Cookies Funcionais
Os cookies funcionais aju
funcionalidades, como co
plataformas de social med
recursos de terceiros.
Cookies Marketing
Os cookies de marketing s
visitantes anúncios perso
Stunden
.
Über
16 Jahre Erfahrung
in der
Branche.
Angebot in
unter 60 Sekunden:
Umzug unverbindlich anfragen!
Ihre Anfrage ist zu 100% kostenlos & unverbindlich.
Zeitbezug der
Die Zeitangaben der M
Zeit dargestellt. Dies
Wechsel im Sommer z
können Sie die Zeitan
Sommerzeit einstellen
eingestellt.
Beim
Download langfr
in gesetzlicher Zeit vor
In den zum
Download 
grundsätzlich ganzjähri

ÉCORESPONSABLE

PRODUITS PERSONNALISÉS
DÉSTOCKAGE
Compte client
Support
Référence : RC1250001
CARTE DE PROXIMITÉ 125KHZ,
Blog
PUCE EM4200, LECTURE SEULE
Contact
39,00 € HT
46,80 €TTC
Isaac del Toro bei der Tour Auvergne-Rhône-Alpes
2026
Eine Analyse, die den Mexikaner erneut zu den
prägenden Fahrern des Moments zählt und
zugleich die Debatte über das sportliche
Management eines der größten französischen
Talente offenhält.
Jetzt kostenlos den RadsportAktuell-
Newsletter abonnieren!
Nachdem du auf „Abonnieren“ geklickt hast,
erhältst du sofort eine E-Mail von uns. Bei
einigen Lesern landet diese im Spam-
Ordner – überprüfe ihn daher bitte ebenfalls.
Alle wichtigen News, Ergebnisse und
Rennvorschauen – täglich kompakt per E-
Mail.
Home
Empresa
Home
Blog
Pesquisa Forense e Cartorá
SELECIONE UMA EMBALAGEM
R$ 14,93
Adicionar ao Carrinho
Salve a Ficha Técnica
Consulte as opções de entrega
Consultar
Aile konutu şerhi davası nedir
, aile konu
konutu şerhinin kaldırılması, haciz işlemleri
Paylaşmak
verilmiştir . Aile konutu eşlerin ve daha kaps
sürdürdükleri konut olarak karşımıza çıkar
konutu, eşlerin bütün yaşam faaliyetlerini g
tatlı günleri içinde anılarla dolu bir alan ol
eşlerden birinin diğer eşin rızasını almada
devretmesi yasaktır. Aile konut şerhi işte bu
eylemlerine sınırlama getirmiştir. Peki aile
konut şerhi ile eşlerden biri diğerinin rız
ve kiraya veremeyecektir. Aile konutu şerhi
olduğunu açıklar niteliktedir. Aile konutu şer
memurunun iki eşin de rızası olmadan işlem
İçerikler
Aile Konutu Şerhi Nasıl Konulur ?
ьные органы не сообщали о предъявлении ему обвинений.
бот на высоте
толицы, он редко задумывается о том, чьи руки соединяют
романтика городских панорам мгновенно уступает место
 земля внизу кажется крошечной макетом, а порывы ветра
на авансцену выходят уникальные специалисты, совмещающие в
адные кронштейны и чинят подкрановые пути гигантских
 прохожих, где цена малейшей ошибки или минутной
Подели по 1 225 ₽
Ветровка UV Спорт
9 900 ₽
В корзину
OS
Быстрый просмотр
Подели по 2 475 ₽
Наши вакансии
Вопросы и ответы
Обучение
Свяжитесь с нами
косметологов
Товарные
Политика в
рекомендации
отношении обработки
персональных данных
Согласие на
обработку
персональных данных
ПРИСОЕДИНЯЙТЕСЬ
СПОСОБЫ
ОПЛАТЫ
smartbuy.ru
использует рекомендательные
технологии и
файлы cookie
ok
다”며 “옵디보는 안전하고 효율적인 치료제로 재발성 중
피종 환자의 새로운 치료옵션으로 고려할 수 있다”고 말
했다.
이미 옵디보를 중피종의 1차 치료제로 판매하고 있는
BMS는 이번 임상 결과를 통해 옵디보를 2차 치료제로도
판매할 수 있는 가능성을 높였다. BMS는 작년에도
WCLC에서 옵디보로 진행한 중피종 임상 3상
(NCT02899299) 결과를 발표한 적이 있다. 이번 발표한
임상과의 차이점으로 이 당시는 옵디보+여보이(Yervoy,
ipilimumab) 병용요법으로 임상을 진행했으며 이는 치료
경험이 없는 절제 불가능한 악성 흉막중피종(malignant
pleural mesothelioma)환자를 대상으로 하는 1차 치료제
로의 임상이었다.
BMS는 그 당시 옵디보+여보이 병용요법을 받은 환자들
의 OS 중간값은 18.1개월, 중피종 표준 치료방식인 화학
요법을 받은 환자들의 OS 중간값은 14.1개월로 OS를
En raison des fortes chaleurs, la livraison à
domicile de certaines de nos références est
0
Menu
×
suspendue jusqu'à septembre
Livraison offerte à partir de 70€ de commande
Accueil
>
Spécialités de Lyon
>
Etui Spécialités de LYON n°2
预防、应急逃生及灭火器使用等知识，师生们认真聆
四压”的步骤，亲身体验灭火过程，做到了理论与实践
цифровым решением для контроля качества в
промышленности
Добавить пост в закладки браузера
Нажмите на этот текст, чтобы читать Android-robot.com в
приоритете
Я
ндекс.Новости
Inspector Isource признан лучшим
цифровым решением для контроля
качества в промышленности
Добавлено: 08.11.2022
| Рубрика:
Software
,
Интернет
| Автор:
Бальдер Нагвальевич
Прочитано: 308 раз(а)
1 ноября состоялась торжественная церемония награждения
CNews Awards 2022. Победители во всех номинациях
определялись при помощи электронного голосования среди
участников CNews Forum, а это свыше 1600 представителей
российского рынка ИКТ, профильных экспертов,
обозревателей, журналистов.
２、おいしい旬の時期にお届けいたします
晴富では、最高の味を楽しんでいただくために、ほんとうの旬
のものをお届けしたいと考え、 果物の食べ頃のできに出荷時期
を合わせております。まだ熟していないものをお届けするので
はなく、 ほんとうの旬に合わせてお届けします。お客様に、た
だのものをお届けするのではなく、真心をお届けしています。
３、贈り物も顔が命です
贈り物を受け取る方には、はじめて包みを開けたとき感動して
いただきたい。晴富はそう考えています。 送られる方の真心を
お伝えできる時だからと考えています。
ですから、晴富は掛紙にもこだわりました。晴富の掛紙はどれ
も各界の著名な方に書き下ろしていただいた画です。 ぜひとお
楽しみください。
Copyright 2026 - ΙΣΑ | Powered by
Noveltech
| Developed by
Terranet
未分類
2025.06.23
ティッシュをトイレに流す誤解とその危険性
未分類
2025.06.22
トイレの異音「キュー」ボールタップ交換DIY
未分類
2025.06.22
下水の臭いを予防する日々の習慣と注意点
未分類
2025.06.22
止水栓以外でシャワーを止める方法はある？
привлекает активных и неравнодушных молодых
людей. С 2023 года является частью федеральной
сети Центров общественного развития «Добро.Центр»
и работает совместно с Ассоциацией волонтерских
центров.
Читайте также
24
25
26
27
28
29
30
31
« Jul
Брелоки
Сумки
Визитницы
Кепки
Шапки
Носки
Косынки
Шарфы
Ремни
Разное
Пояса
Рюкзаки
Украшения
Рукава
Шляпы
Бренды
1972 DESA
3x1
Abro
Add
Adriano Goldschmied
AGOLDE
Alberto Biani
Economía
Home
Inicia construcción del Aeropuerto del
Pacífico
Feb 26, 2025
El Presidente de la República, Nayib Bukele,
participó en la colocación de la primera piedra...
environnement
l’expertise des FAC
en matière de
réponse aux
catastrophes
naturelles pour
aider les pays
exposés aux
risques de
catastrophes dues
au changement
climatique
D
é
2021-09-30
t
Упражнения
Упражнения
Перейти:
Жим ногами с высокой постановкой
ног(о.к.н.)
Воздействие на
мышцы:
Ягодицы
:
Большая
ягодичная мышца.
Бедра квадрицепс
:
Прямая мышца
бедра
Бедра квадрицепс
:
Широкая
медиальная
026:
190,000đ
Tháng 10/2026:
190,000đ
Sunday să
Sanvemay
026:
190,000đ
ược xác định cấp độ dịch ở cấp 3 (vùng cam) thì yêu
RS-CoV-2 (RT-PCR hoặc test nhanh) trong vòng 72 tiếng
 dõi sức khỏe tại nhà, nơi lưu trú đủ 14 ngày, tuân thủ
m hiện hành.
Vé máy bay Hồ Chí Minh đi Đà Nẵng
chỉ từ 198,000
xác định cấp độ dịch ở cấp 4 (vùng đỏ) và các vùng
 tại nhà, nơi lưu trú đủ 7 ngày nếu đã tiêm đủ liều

■ ASSIGNMENT ■
The answer is the run of lines above from the line containing "이미 옵디보를 중피종의 1차 치료제로 판매하고 있는" through the line containing "привлекает активных и неравнодушных молодых", copied exactly and alone.

■ WRITTEN SOLUTION ■
이미 옵디보를 중피종의 1차 치료제로 판매하고 있는
BMS는 이번 임상 결과를 통해 옵디보를 2차 치료제로도
판매할 수 있는 가능성을 높였다. BMS는 작년에도
WCLC에서 옵디보로 진행한 중피종 임상 3상
(NCT02899299) 결과를 발표한 적이 있다. 이번 발표한
임상과의 차이점으로 이 당시는 옵디보+여보이(Yervoy,
ipilimumab) 병용요법으로 임상을 진행했으며 이는 치료
경험이 없는 절제 불가능한 악성 흉막중피종(malignant
pleural mesothelioma)환자를 대상으로 하는 1차 치료제
로의 임상이었다.
BMS는 그 당시 옵디보+여보이 병용요법을 받은 환자들
의 OS 중간값은 18.1개월, 중피종 표준 치료방식인 화학
요법을 받은 환자들의 OS 중간값은 14.1개월로 OS를
En raison des fortes chaleurs, la livraison à
domicile de certaines de nos références est
0
Menu
×
suspendue jusqu'à septembre
Livraison offerte à partir de 70€ de commande
Accueil
>
Spécialités de Lyon
>
Etui Spécialités de LYON n°2
预防、应急逃生及灭火器使用等知识，师生们认真聆
四压”的步骤，亲身体验灭火过程，做到了理论与实践
цифровым решением для контроля качества в
промышленности
Добавить пост в закладки браузера
Нажмите на этот текст, чтобы читать Android-robot.com в
приоритете
Я
ндекс.Новости
Inspector Isource признан лучшим
цифровым решением для контроля
качества в промышленности
Добавлено: 08.11.2022
| Рубрика:
Software
,
Интернет
| Автор:
Бальдер Нагвальевич
Прочитано: 308 раз(а)
1 ноября состоялась торжественная церемония награждения
CNews Awards 2022. Победители во всех номинациях
определялись при помощи электронного голосования среди
участников CNews Forum, а это свыше 1600 представителей
российского рынка ИКТ, профильных экспертов,
обозревателей, журналистов.
２、おいしい旬の時期にお届けいたします
晴富では、最高の味を楽しんでいただくために、ほんとうの旬
のものをお届けしたいと考え、 果物の食べ頃のできに出荷時期
を合わせております。まだ熟していないものをお届けするので
はなく、 ほんとうの旬に合わせてお届けします。お客様に、た
だのものをお届けするのではなく、真心をお届けしています。
３、贈り物も顔が命です
贈り物を受け取る方には、はじめて包みを開けたとき感動して
いただきたい。晴富はそう考えています。 送られる方の真心を
お伝えできる時だからと考えています。
ですから、晴富は掛紙にもこだわりました。晴富の掛紙はどれ
も各界の著名な方に書き下ろしていただいた画です。 ぜひとお
楽しみください。
Copyright 2026 - ΙΣΑ | Powered by
Noveltech
| Developed by
Terranet
未分類
2025.06.23
ティッシュをトイレに流す誤解とその危険性
未分類
2025.06.22
トイレの異音「キュー」ボールタップ交換DIY
未分類
2025.06.22
下水の臭いを予防する日々の習慣と注意点
未分類
2025.06.22
止水栓以外でシャワーを止める方法はある？
привлекает активных и неравнодушных молодых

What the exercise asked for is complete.